_Task requirements_
From the entries that follow, extract each line holding the string "request".

_Available data_
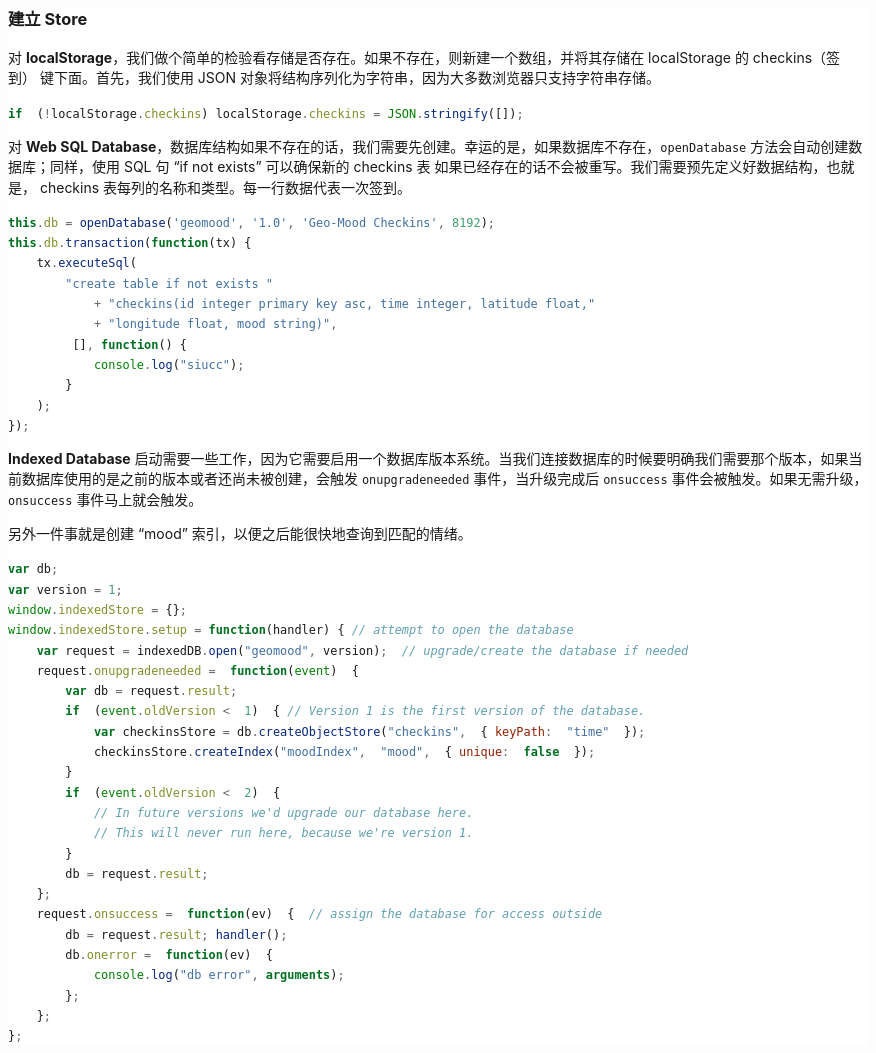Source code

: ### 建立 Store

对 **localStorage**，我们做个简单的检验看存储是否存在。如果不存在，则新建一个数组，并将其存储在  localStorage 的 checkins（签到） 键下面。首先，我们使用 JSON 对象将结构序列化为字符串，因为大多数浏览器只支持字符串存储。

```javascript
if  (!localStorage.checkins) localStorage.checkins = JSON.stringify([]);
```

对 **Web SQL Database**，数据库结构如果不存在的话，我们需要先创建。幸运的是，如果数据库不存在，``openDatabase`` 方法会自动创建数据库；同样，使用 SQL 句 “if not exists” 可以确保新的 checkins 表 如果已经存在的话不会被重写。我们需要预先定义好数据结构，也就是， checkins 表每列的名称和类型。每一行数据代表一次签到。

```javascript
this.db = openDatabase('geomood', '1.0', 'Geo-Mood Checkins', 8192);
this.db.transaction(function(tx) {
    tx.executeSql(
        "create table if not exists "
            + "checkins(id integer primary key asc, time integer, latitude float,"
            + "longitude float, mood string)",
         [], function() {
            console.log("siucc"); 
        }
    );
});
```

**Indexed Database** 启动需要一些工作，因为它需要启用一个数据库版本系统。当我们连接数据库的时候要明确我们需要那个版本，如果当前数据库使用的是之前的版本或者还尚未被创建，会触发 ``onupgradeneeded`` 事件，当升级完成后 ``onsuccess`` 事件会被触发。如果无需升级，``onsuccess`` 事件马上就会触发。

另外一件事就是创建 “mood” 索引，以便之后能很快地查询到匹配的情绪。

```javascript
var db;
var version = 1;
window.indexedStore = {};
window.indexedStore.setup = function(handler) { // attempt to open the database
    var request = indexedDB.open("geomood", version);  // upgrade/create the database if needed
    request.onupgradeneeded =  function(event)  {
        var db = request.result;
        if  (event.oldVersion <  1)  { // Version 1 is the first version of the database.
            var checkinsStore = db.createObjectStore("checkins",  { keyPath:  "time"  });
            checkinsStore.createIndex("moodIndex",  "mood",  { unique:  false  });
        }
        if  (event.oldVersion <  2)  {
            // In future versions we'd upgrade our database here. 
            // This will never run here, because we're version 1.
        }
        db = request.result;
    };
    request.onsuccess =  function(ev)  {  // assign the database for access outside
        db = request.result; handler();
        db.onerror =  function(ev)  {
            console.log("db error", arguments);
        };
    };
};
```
* * *
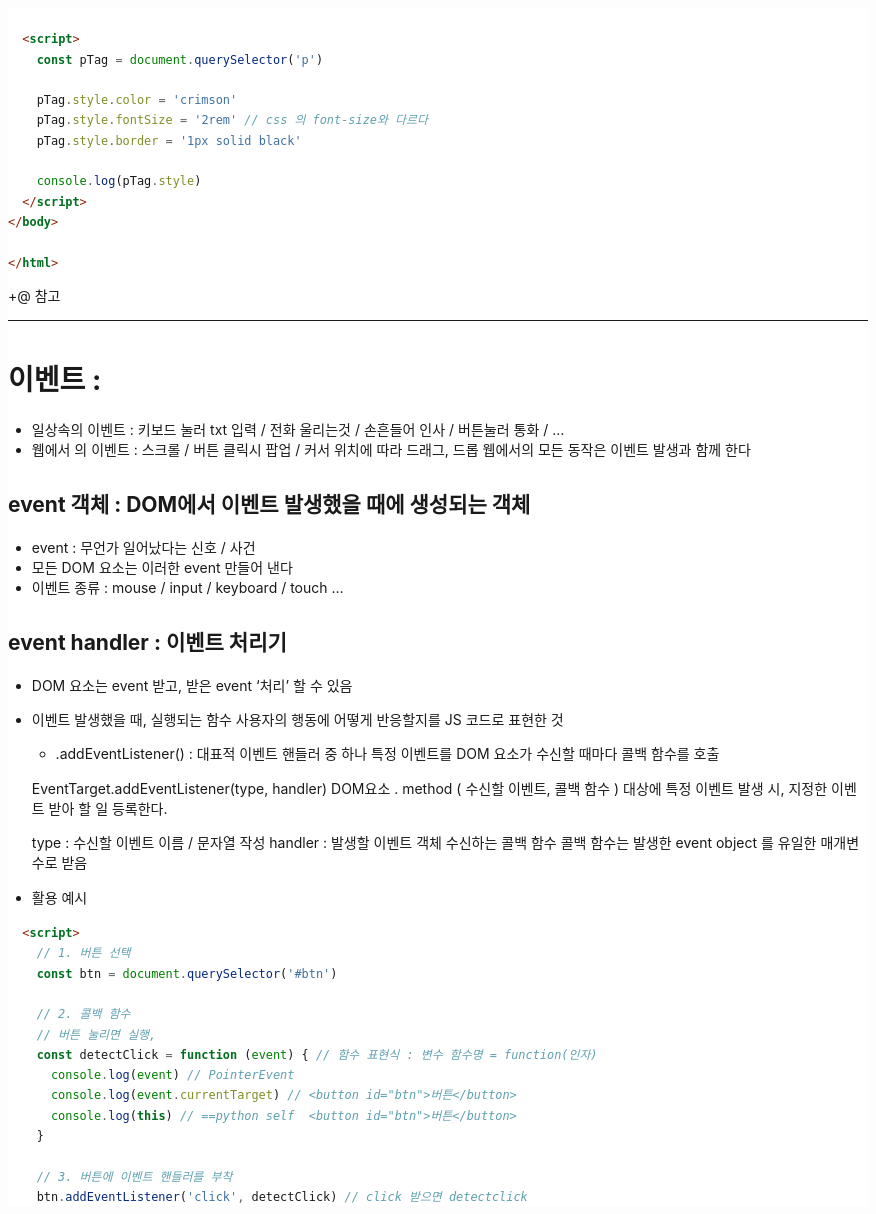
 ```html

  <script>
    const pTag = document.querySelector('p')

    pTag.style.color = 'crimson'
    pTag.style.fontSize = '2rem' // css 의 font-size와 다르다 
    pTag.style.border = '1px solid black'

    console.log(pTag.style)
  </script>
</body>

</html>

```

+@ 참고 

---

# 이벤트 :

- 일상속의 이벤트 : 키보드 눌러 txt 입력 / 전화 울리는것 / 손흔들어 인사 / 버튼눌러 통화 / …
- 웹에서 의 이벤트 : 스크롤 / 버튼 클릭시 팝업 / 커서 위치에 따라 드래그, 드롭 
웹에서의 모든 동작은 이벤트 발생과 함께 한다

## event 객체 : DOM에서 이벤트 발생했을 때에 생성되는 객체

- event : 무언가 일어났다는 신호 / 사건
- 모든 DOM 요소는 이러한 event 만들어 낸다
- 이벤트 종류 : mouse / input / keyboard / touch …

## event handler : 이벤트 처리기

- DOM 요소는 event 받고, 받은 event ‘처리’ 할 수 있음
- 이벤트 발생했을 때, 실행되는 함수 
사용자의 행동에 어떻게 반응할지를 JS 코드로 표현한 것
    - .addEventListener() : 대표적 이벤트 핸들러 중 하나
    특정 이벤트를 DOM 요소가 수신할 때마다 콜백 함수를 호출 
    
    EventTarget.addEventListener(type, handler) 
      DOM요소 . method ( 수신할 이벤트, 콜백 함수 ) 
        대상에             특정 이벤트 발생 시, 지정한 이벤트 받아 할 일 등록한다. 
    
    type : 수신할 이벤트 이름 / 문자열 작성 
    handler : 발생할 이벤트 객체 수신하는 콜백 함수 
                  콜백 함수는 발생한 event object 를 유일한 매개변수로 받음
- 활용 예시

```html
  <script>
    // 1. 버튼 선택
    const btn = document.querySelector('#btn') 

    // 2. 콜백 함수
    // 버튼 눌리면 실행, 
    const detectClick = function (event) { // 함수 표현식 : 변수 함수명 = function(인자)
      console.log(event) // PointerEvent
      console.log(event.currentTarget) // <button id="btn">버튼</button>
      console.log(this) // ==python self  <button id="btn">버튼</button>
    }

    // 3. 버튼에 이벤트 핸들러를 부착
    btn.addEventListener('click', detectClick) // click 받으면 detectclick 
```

_Completed task_
    var request = indexedDB.open("geomood", version);  // upgrade/create the database if needed
    request.onupgradeneeded =  function(event)  {
        var db = request.result;
        db = request.result;
    request.onsuccess =  function(ev)  {  // assign the database for access outside
        db = request.result; handler();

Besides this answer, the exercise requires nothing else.